Mine is a very old wheelgun I retired, was my pop's. After the abuse I put it through it's a safe queen............did I just say that? Ya this one earned it. The rest of mine are red-headed.


----------



## charger5579 (Nov 6, 2010)

my grandfathers service revolver. 357 smith and wesson.


----------



## aarondhgraham (Mar 17, 2011)

*My centerpiece is a pair of pistols,,,*

My CZ-75B in 9mm,,,
Her kid sister CZ-75B Kadet in .22 LR.










These Czech ladies are my very favorites today,,,
Tomorrow it could be my Italian ladies,,
Beretta 85BB and Beretta 87FS,,,
Alessia and Allegra.










Aarond


----------



## 1jimmy (Jul 30, 2011)

mine is a s&w model 27 4-inch nickel revolver from their classic collection and has just recently been achived by smith which is their term for we don't make it any more. retail was 1193.00 certain distributors still have some like camfour in mass but your dealer will have to get it for you.


----------



## Frank45 (Feb 21, 2010)

I have no favorite, I enjoy all of mine.


----------



## DanP_from_AZ (May 8, 2009)

I have several to "show off". But, *"The One"* is my mountain/wilderness hiking gun.

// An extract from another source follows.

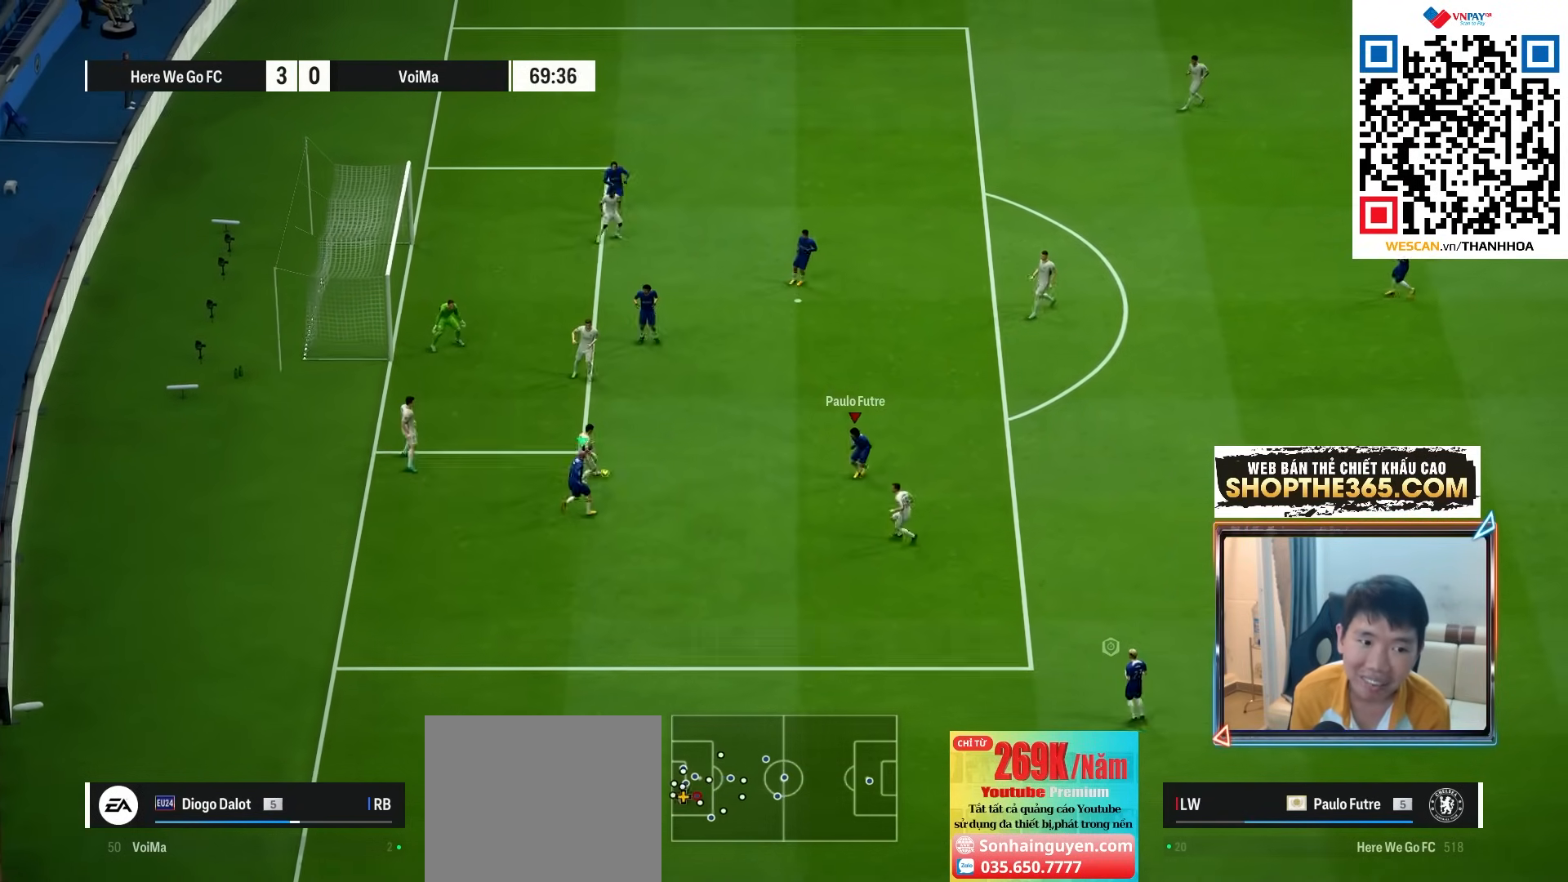
{"buttons": ["R1", "R2"], "left_stick": "down", "right_stick": "center", "events": []}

Ruger Super Redhawk Alaskan in .454 Casull.
All stainless, 2 1/2 inch super snubby with Magna-Ported barrel and front Tritium night sight.
This is 44 ounces of a *"manly"* combo.
Galco tan leather holster and cartridge belt.

Fun to show to friends, even more fun to have them shoot it for the first time. :mrgreen:


----------



## cougartex (Jan 2, 2010)

Beretta 92FS.


----------



## FNISHR (Aug 9, 2011)

I like all of the ones I currently have. If I ever get really flush, though, I think a Wilson CQB 1911 would be a nice piece for my little arsenal. I'll never have a safe queen, though. Anything I own is going to be taken out and fired from time to time.


----------



## jericho941 (Jul 28, 2011)

"I like all of the ones I currently have. If I ever get really flush, though, I think a Wilson CQB 1911 would be a nice piece for my little arsenal. I'll never have a safe queen, though. Anything I own is going to be taken out and fired from time to time."

Amen to that, FNISHR.


----------



## epsanto2 (Jul 25, 2011)

I'm not sure if it meets your minimum price, but my "centerpiece" is the IMI Baby Eagle in the 9mm. It is accurate, well balanced, low recoil, flawless in it's performance no matter what loads I put through it, fits very comfortably in my hand, fit and finish are excellent. I just picked up a Walther PPK/S in the .380 that I am shooting now to break it in, but the I just love shooting the Baby Eagle.


----------



## Texcowboy (Dec 3, 2010)

I would have to say my Glock G20SF followed closely by my G21SF RTF2.


----------



## crinko (May 26, 2008)

I'm going to have to say my Smith&Wesson .460 magnum revolver


----------



## wwwprof (Jul 27, 2011)

Toss up between my Beretta 92FS INOX or my Beretta Cheetah 84 Two-Tone that I made into a "Black Tie".


----------



## dondavis3 (Aug 2, 2009)

I'm luck enough to have several center pieces ...

And I'm fickle .. sometimes it my Kimber's .. other times my Sig's ... other times ... oh well you get the picture. :mrgreen:

Right this minute it's probably my Sig P226 X5. I've got .40 & 9mm barrels for it.










By the way none of my guns are safe queens ...

If I own 'em ... I shoot 'em.

:smt1099


----------